=== Dataset rows ===
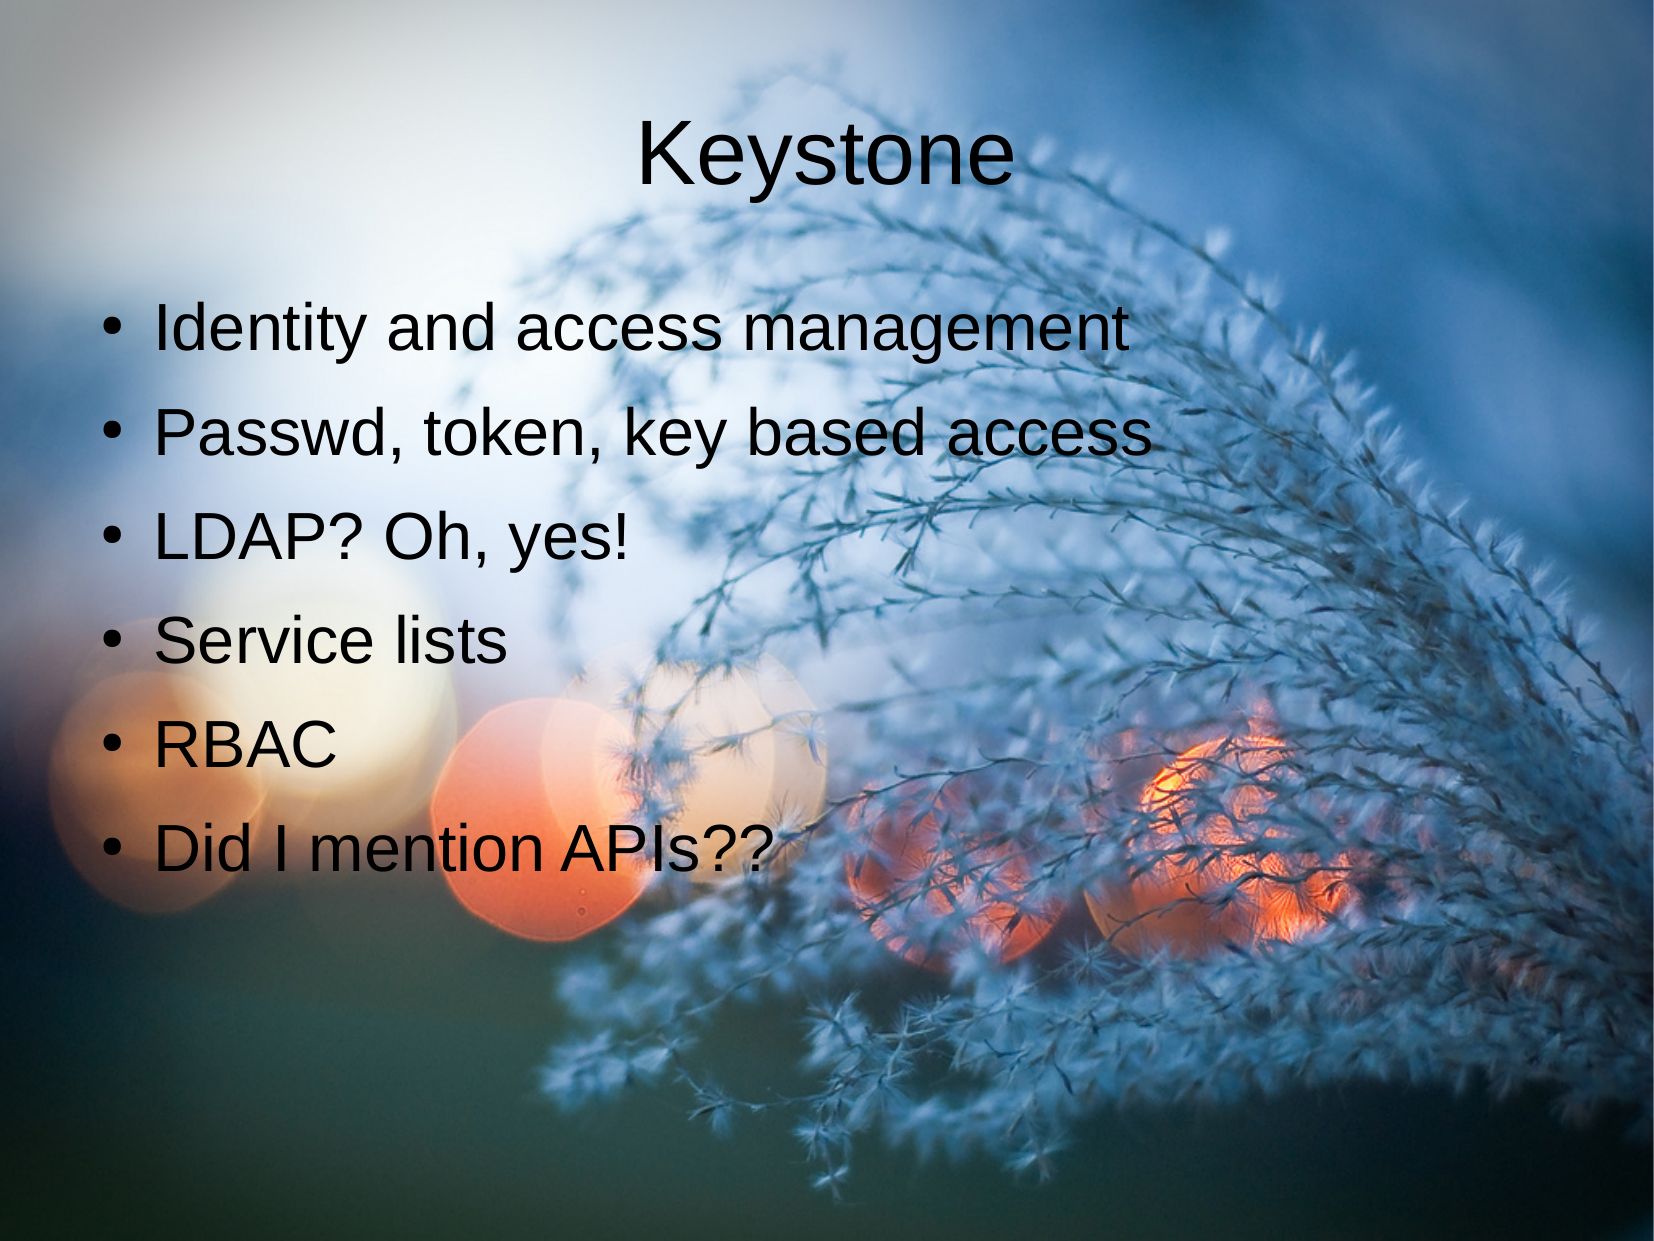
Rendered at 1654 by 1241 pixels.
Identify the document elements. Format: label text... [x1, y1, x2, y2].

list Identity and access management Passwd, token, key based access LDAP? Oh, yes! Service lists RBAC Did I mention APIs?? [82, 290, 1538, 1010]
picture [0, 0, 1654, 1241]
title Keystone [82, 49, 1571, 257]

=== Given instruction ===
Copy out every line of the material above word for word, leaving out the pictures.

=== Answer for this exercise ===
Rendered at 1654 by 1241 pixels.
Identify the document elements. Format: label text... [x1, y1, x2, y2].

list Identity and access management Passwd, token, key based access LDAP? Oh, yes! Service lists RBAC Did I mention APIs?? [82, 290, 1538, 1010]
picture [0, 0, 1654, 1241]
title Keystone [82, 49, 1571, 257]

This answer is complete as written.